*ABOUT THIS EXERCISE*: Your result should be the lines holding the word "labels", copied from the entries below.

[[ GIVEN INFORMATION open ]]

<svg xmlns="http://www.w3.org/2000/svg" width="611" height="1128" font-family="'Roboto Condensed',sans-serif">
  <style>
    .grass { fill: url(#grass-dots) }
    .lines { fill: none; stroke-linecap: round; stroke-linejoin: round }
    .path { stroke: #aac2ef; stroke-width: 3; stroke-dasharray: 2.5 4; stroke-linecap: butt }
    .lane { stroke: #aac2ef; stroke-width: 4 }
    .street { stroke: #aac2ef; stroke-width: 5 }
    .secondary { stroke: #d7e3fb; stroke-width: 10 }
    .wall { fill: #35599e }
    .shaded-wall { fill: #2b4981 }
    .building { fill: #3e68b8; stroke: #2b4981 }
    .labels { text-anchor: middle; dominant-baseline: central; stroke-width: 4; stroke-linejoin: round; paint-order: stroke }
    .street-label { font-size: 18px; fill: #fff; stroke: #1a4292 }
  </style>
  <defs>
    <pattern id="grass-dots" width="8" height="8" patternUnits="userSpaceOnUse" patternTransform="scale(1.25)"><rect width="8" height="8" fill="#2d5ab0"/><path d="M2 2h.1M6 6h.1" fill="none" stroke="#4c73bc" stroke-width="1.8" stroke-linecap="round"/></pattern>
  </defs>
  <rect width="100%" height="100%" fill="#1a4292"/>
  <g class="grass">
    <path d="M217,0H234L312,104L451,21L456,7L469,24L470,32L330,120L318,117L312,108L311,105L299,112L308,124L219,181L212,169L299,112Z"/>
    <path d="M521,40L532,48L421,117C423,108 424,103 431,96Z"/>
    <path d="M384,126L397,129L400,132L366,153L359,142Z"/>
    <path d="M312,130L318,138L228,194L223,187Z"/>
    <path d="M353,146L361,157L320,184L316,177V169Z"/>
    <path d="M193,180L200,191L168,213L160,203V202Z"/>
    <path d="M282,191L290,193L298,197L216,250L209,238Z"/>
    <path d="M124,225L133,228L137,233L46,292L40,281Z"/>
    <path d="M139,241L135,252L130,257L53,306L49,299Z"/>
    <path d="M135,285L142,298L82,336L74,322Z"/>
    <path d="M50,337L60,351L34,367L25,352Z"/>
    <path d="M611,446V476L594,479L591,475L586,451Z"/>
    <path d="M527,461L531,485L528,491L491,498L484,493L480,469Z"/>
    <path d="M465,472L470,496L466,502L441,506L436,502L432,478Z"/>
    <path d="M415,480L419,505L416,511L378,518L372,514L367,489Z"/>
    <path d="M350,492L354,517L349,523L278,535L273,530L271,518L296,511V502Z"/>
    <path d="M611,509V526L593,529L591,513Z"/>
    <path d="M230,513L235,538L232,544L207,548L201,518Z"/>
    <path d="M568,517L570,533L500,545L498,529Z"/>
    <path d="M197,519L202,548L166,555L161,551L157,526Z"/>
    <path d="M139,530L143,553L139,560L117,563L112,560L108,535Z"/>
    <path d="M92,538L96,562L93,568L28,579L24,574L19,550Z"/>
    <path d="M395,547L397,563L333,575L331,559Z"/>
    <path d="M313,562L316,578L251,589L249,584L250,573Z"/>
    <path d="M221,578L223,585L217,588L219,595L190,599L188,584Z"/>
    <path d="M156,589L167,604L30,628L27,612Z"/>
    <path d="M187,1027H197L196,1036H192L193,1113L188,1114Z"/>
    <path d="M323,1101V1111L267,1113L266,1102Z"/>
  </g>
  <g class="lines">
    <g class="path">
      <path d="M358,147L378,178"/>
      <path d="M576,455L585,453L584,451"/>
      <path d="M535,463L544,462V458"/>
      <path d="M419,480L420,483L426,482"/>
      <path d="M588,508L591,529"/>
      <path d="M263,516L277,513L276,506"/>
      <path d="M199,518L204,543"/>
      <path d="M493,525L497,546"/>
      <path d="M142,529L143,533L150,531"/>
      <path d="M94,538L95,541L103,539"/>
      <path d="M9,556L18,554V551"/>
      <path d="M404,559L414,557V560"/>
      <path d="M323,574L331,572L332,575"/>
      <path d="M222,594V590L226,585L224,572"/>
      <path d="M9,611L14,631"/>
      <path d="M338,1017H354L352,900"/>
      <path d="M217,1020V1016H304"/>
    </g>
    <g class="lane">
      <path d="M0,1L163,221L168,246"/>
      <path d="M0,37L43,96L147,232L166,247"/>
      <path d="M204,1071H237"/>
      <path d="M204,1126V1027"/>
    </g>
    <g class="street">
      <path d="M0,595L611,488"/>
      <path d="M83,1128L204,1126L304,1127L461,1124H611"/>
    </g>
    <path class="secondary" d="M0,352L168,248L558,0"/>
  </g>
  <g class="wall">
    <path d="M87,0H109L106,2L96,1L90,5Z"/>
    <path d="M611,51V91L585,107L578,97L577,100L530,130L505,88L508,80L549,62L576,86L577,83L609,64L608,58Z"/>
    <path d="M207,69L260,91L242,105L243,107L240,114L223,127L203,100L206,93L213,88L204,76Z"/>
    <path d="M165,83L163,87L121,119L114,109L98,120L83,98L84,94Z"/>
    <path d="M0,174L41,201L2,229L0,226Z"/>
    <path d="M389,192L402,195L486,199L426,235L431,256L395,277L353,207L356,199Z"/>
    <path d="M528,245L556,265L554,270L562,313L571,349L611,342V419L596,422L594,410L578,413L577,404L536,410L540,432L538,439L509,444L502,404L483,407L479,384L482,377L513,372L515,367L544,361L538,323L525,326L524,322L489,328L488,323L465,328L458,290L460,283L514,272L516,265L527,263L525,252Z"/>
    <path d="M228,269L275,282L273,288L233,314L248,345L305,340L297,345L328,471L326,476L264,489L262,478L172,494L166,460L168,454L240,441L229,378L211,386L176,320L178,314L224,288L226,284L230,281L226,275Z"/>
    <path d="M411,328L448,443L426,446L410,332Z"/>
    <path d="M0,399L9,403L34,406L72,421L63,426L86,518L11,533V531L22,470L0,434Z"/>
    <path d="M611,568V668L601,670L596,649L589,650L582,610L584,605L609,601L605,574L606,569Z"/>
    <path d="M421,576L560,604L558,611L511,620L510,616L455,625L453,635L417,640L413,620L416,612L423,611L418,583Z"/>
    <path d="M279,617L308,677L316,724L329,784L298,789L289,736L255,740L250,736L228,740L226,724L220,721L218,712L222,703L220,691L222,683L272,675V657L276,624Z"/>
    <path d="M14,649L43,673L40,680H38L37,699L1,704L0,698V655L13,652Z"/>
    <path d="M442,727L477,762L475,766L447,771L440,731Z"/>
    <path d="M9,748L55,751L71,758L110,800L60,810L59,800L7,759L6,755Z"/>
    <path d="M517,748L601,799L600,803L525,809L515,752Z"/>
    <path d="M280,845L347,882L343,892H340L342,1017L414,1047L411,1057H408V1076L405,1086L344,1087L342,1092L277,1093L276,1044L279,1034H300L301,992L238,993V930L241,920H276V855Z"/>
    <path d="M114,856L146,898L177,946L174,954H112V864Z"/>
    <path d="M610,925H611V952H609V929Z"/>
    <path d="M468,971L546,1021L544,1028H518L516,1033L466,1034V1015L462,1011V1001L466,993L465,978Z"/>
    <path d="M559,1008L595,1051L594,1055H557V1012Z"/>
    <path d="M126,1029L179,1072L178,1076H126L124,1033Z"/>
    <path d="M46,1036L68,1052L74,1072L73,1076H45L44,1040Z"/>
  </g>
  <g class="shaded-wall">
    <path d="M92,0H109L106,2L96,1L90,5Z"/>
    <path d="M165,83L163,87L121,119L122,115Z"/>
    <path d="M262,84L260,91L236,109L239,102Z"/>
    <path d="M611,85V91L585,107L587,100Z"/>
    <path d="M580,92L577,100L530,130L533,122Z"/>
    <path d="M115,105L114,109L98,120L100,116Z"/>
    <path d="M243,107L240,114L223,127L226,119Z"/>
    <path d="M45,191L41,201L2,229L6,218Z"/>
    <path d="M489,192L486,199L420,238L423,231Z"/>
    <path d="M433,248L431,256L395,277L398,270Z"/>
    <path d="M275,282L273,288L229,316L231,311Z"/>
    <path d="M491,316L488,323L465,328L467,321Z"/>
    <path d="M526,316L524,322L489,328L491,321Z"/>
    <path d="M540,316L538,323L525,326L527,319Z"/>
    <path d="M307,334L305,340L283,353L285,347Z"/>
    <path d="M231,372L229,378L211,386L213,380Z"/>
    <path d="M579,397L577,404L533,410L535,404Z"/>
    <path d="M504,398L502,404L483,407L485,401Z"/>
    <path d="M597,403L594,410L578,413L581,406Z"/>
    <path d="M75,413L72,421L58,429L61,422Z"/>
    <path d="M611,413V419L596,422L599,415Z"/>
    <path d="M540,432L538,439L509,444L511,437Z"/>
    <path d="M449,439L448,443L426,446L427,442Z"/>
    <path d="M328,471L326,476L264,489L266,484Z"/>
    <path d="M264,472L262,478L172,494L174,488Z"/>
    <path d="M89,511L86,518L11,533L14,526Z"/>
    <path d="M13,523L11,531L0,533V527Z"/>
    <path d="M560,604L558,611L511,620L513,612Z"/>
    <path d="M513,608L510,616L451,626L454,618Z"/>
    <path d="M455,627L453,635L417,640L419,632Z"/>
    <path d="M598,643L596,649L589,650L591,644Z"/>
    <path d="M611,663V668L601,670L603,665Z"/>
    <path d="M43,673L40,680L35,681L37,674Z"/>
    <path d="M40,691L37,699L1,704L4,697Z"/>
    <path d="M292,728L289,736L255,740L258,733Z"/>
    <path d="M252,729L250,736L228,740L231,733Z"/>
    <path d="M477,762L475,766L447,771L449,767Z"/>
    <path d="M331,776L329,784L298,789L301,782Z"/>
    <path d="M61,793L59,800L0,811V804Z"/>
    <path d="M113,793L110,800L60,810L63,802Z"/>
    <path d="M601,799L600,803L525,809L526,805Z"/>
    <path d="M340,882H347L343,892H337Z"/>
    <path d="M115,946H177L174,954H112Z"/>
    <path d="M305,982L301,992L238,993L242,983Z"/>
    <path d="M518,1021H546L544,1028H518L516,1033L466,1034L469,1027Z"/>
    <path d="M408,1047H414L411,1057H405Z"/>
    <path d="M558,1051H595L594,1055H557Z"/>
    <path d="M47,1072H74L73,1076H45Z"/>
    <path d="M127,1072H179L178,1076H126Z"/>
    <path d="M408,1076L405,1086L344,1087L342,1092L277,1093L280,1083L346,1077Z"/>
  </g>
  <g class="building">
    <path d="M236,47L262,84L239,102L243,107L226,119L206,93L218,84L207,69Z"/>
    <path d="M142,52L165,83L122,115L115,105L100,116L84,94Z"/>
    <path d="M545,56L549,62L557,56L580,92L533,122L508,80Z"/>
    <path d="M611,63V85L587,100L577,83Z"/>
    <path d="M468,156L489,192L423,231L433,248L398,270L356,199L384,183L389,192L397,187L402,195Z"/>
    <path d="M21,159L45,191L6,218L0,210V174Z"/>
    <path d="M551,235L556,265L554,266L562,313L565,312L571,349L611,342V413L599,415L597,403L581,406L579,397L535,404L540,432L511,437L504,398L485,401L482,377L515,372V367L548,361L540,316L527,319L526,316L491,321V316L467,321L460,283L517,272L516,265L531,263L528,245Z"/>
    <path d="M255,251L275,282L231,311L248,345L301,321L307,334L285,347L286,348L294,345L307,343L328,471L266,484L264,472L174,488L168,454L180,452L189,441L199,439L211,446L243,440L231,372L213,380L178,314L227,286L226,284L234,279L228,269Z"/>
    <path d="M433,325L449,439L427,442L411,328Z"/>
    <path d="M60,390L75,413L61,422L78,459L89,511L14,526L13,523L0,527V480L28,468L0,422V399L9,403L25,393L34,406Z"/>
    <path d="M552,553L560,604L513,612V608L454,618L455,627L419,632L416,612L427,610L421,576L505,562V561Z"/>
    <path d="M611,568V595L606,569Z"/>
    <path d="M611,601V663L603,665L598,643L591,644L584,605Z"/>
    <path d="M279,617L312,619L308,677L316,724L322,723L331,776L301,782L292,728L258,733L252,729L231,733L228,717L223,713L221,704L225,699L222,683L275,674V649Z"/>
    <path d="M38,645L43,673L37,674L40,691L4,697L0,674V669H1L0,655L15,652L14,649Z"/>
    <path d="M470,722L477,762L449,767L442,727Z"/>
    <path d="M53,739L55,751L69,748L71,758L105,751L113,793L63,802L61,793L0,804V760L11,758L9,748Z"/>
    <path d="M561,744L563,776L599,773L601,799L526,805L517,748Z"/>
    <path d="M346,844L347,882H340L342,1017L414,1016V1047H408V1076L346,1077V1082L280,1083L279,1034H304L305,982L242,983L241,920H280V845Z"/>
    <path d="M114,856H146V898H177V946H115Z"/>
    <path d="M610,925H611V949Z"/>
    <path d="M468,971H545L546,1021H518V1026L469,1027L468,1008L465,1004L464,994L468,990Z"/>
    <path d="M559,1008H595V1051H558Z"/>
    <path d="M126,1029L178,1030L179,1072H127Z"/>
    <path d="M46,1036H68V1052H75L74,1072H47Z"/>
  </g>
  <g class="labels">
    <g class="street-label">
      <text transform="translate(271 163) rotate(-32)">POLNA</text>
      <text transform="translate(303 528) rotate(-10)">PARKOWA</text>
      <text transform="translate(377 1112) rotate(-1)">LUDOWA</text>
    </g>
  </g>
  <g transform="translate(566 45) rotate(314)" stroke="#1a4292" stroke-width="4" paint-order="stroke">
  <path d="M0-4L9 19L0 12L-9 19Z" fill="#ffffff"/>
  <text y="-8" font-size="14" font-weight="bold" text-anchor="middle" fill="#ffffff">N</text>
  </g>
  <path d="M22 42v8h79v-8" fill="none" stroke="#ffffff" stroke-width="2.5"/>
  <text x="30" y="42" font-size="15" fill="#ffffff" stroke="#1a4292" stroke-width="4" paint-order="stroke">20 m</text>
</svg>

[[ GIVEN INFORMATION closed ]]

*TASK ANSWER*:
    .labels { text-anchor: middle; dominant-baseline: central; stroke-width: 4; stroke-linejoin: round; paint-order: stroke }
  <g class="labels">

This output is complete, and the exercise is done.